Work to be completed ::
In the passage on radiation dosimeters, what does each of the two dosimeter types need to stimulate its detector?

Passive dosimeters record how much radiation an individual is exposed to over a specific period of time. For example, a week, month, quarter, or year.
Passive dosimeters are preferred in hospital settings and locations where occupational radiation workers are frequently exposed to low levels of radiation. These instruments are called “passive” dosimeters because they do not need to be continuously monitored.
International Atomic Energy Agency
The International Atomic Energy Agency (IAEA) ensures patients are not exposed to unnecessary and unintended radiation. While that radiation dose limits to patients are commensurate with the medical purpose (in circumstances like x-ray radiation exposure).
Using Dosimeters to Measure Radiation Dose
People in contact with radioactive substances in the course of their employment – or people who may be exposed to radiation – normally carry personal dosimeters. These dosimeters are specifically designed to record and indicate a measure of the radiation absorbed by the person.
There are 3 types of dose in radiation dosimetry: absorbed dose, effective dose, and dose equivalent. To learn more, please view our recent article, “Dosimetry 101: Everything You Need to Know About Radiation Dosimetry.”
While both Thermoluminescent dosimeters (TLD) and Optically Stimulated Luminescent dosimeters (OSL) measure dose level, optically stimulated luminescence requires only light stimulation, while a TLD requires heat in order to stimulate the detector.
Both optical and thermal stimulation of the detector causes the release of electrons stored in the crystal when the radiation passes through the detector. When the electrons are released, luminescence (or visible light) is released.

(Records from a data collection)
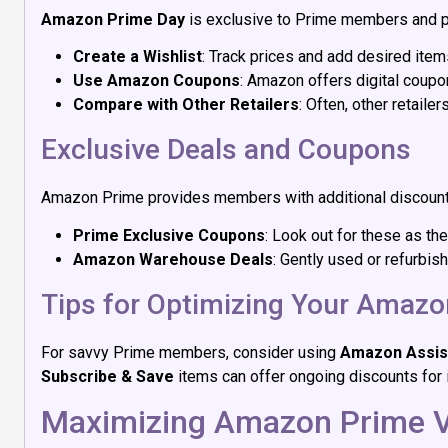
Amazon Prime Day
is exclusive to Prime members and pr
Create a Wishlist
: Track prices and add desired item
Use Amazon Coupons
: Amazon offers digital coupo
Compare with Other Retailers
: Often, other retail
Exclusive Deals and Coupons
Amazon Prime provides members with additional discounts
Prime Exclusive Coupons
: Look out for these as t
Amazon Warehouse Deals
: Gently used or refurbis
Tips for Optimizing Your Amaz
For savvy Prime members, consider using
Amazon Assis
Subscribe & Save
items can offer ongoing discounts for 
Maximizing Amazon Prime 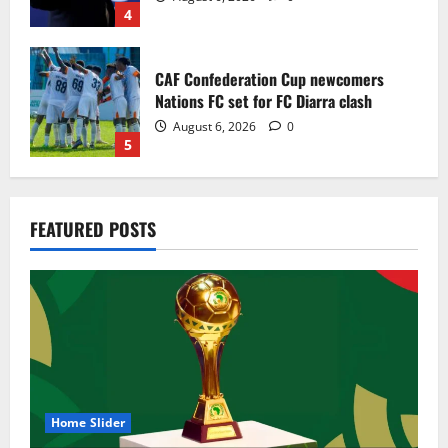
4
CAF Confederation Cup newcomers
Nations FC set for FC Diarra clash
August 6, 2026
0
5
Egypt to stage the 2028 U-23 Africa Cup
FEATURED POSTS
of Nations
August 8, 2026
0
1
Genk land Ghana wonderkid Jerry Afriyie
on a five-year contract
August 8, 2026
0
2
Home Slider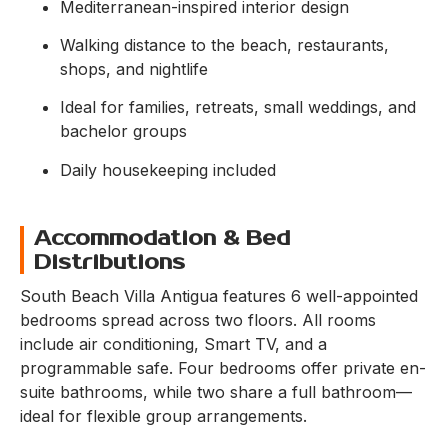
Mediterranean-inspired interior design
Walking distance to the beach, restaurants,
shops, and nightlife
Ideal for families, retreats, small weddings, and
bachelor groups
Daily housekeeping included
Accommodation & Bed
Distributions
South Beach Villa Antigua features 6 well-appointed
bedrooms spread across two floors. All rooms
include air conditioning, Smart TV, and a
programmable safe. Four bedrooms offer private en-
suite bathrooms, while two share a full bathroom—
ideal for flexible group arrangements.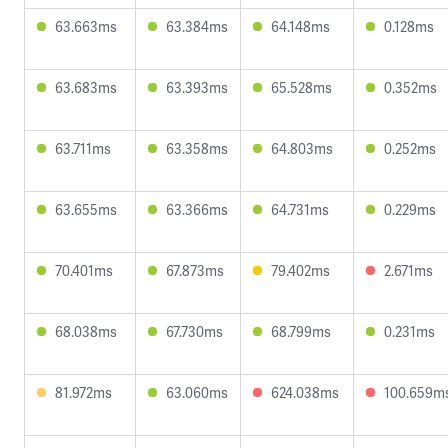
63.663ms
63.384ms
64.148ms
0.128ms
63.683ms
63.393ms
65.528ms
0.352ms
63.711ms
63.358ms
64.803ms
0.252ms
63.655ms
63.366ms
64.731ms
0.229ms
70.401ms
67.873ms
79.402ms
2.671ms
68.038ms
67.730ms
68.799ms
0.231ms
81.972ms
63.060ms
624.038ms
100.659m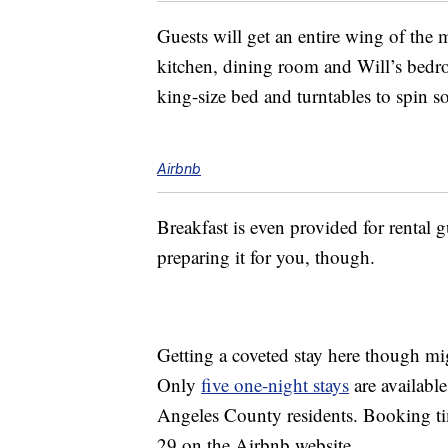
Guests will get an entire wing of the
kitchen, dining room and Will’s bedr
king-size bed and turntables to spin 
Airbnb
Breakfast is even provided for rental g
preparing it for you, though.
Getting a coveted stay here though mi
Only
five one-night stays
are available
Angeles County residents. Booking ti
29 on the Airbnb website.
==
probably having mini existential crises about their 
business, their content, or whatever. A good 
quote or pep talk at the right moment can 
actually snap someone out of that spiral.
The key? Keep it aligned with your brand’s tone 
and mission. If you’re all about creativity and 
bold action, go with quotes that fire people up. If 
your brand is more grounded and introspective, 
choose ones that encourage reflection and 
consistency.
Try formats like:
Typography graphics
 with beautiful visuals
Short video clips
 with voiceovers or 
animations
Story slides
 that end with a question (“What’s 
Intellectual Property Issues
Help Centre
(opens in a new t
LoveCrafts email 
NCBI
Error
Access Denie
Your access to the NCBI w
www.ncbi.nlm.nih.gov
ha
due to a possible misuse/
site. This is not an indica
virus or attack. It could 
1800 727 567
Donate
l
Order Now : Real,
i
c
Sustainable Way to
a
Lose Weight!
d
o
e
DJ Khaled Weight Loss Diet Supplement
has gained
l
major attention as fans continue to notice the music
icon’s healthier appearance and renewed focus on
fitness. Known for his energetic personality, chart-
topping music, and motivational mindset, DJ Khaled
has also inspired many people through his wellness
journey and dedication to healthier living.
--
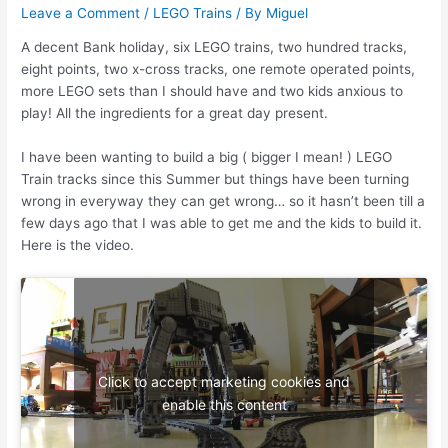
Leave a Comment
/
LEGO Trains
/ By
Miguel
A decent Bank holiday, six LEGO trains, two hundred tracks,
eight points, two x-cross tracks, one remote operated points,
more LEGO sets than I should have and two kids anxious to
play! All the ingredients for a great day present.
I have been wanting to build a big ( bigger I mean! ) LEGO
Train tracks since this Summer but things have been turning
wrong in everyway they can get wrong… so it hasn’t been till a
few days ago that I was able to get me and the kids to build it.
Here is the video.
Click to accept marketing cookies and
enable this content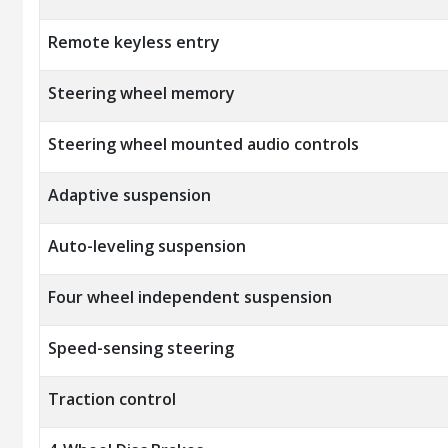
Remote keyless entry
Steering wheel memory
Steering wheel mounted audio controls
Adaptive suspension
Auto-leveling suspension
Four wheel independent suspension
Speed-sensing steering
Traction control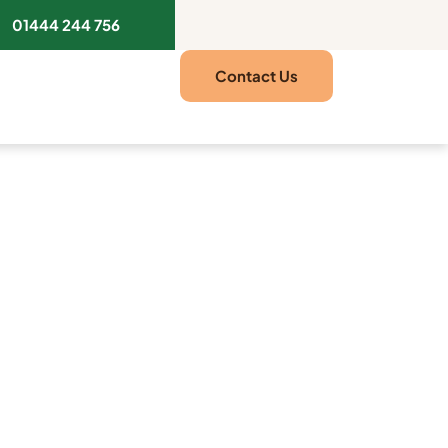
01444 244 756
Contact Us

Answer box ::
An optically stimulated luminescent dosimeter (OSL) needs only light, while a thermoluminescent dosimeter (TLD) needs heat.